--- EXCERPTED RECORDS ---

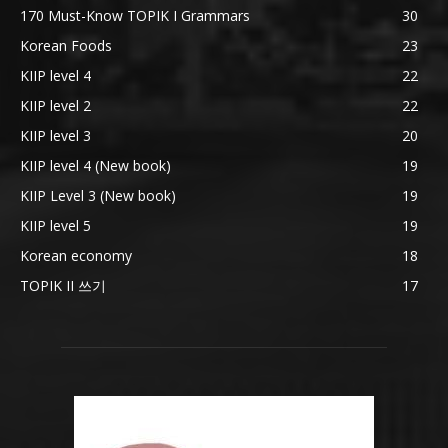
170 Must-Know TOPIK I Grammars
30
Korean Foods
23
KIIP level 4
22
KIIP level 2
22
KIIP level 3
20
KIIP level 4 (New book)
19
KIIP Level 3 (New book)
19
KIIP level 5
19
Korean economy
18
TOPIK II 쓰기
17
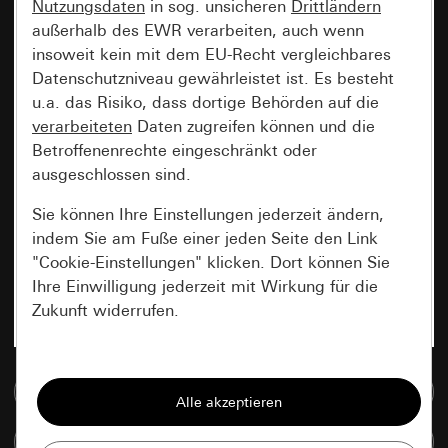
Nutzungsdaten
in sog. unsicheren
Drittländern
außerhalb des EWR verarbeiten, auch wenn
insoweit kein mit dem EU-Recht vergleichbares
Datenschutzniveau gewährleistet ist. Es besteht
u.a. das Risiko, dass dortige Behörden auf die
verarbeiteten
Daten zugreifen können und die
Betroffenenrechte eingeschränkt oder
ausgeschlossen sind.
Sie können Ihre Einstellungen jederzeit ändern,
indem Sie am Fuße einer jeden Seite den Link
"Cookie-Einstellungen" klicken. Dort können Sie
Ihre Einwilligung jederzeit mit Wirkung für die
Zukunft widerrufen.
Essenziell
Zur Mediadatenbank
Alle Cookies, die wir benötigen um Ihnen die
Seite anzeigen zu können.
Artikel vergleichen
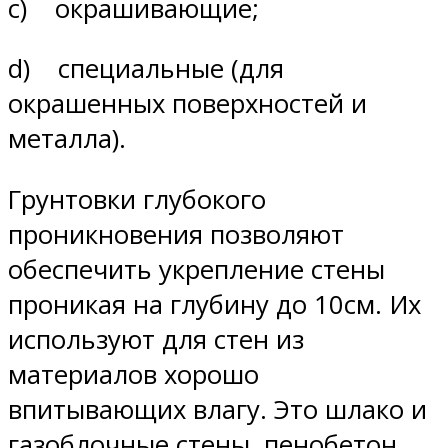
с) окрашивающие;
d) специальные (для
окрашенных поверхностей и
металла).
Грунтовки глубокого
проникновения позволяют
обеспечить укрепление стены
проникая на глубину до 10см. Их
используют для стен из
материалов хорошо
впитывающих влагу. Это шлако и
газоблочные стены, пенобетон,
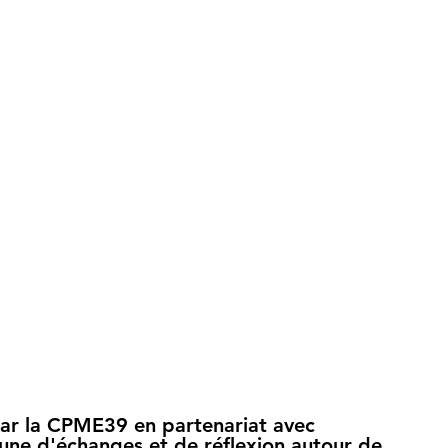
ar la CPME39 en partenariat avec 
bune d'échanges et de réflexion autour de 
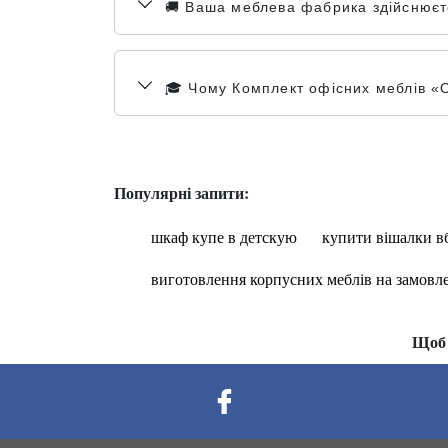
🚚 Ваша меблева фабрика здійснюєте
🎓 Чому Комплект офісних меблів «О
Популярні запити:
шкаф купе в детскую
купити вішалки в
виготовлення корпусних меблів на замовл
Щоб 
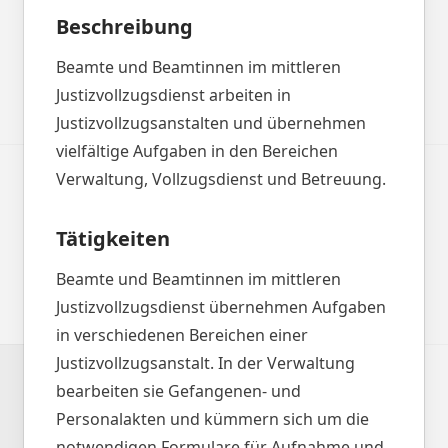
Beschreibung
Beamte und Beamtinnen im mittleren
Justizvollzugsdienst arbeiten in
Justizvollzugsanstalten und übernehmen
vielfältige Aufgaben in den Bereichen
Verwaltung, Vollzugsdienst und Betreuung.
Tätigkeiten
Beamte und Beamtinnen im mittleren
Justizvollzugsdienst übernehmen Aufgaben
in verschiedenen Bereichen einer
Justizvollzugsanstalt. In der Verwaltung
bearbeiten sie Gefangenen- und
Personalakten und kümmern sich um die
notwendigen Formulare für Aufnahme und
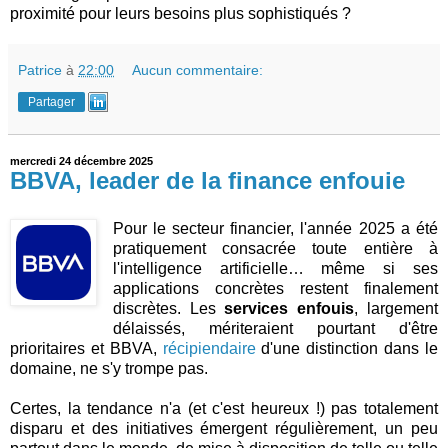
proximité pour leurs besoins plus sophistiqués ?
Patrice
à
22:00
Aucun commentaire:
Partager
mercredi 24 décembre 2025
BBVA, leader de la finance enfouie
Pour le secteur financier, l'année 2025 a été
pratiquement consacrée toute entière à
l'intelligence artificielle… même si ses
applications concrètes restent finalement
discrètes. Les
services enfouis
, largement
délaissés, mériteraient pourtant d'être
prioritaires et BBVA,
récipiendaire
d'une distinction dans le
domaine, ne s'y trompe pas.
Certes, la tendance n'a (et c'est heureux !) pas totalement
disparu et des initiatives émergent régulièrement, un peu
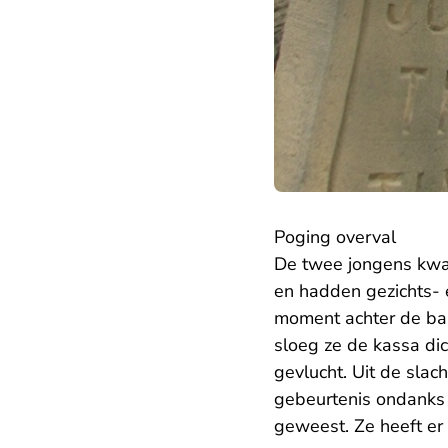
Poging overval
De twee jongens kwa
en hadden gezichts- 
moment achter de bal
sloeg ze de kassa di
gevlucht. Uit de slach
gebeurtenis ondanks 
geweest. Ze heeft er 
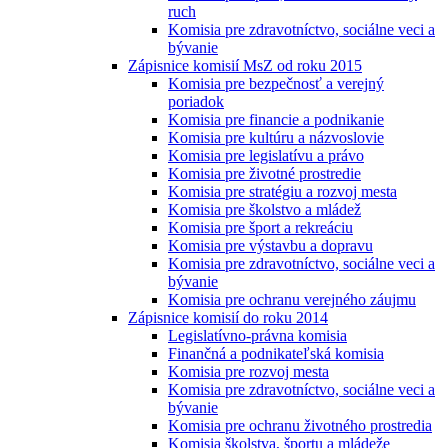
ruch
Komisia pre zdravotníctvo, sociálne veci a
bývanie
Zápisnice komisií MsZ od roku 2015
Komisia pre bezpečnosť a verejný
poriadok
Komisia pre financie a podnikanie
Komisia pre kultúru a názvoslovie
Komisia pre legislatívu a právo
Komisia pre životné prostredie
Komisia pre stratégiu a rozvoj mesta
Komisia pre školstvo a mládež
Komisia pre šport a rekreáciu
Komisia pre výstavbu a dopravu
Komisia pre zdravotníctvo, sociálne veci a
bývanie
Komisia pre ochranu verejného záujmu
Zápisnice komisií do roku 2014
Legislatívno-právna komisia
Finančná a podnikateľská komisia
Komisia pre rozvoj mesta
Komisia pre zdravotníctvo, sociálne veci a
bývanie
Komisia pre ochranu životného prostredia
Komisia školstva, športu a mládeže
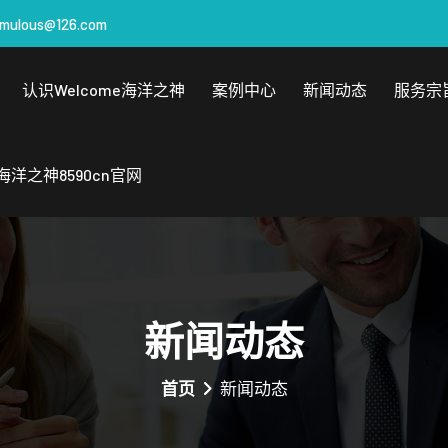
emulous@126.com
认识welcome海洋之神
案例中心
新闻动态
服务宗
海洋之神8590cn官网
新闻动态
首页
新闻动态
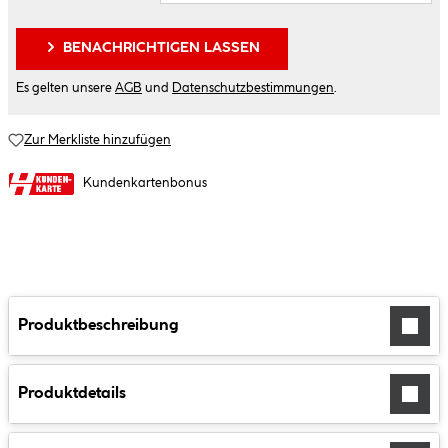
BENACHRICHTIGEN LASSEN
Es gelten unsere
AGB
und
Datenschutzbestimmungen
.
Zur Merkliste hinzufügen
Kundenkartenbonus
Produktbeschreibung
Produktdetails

---
--- EXCERPTED RECORDS ---

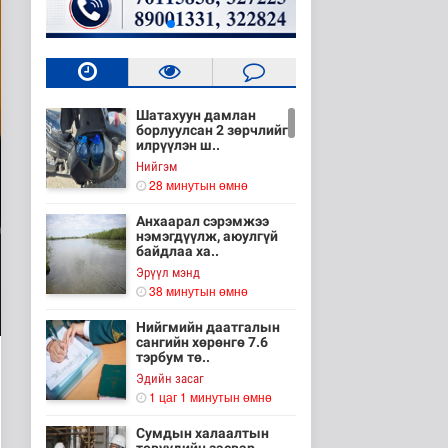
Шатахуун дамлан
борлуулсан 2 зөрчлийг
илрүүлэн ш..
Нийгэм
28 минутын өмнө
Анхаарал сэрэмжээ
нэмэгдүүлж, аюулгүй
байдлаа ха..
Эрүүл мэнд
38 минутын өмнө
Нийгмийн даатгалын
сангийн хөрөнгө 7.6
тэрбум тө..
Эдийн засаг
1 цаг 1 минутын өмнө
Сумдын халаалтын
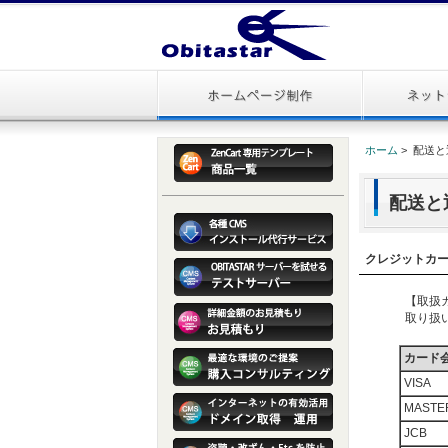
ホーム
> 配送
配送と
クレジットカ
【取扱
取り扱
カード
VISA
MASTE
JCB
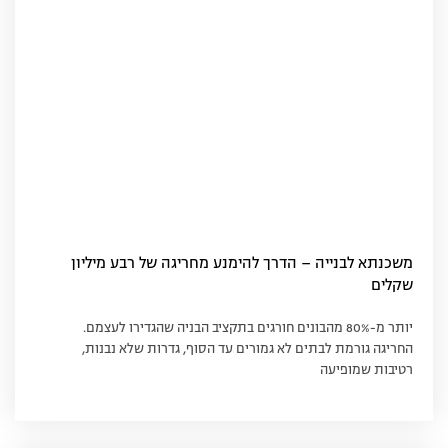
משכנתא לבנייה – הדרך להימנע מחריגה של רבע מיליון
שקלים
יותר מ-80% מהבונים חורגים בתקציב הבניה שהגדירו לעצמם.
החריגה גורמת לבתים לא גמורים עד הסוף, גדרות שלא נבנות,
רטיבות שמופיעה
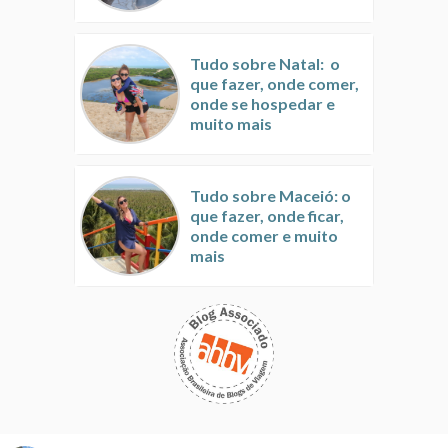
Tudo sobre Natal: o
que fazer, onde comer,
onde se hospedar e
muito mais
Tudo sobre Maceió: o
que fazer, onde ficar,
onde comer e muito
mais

---

For each line in the records that holds "Ihre", show that line as it stands.

Sie können Ihre Einstellungen jederzeit ändern,
Ihre Einwilligung jederzeit mit Wirkung für die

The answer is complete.